(ACTIVITY) Return the records, each one exactly as written.

(THE INPUT)
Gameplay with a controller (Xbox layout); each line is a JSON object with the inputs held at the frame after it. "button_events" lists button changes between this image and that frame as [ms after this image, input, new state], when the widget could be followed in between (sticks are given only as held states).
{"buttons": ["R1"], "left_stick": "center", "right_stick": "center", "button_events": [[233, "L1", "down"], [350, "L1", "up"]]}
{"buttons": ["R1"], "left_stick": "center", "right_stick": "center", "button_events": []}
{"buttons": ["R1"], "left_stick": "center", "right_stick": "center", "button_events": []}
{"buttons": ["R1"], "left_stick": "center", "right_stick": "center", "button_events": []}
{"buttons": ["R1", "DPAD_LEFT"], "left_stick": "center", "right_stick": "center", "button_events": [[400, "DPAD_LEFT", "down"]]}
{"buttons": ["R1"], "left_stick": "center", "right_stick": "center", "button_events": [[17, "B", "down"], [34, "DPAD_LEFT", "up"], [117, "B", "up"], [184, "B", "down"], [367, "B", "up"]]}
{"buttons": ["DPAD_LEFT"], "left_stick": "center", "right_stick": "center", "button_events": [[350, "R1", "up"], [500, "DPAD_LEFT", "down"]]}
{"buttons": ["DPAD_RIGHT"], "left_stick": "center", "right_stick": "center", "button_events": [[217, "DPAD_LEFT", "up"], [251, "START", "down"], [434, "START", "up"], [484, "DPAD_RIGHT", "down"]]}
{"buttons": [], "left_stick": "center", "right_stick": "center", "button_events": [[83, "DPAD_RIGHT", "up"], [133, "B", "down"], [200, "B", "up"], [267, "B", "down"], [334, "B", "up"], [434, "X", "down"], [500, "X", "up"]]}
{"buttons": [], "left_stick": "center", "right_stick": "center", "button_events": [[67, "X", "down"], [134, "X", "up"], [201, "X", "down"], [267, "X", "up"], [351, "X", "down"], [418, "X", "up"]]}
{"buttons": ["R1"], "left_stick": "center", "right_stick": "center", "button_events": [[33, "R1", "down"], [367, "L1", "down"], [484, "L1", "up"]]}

(EXPECTED OUTPUT)
Gameplay with a controller (Xbox layout); each line is a JSON object with the inputs held at the frame after it. "button_events" lists button changes between this image and that frame as [ms after this image, input, new state], when the widget could be followed in between (sticks are given only as held states).
{"buttons": ["R1"], "left_stick": "center", "right_stick": "center", "button_events": [[233, "L1", "down"], [350, "L1", "up"]]}
{"buttons": ["R1"], "left_stick": "center", "right_stick": "center", "button_events": []}
{"buttons": ["R1"], "left_stick": "center", "right_stick": "center", "button_events": []}
{"buttons": ["R1"], "left_stick": "center", "right_stick": "center", "button_events": []}
{"buttons": ["R1", "DPAD_LEFT"], "left_stick": "center", "right_stick": "center", "button_events": [[400, "DPAD_LEFT", "down"]]}
{"buttons": ["R1"], "left_stick": "center", "right_stick": "center", "button_events": [[17, "B", "down"], [34, "DPAD_LEFT", "up"], [117, "B", "up"], [184, "B", "down"], [367, "B", "up"]]}
{"buttons": ["DPAD_LEFT"], "left_stick": "center", "right_stick": "center", "button_events": [[350, "R1", "up"], [500, "DPAD_LEFT", "down"]]}
{"buttons": ["DPAD_RIGHT"], "left_stick": "center", "right_stick": "center", "button_events": [[217, "DPAD_LEFT", "up"], [251, "START", "down"], [434, "START", "up"], [484, "DPAD_RIGHT", "down"]]}
{"buttons": [], "left_stick": "center", "right_stick": "center", "button_events": [[83, "DPAD_RIGHT", "up"], [133, "B", "down"], [200, "B", "up"], [267, "B", "down"], [334, "B", "up"], [434, "X", "down"], [500, "X", "up"]]}
{"buttons": [], "left_stick": "center", "right_stick": "center", "button_events": [[67, "X", "down"], [134, "X", "up"], [201, "X", "down"], [267, "X", "up"], [351, "X", "down"], [418, "X", "up"]]}
{"buttons": ["R1"], "left_stick": "center", "right_stick": "center", "button_events": [[33, "R1", "down"], [367, "L1", "down"], [484, "L1", "up"]]}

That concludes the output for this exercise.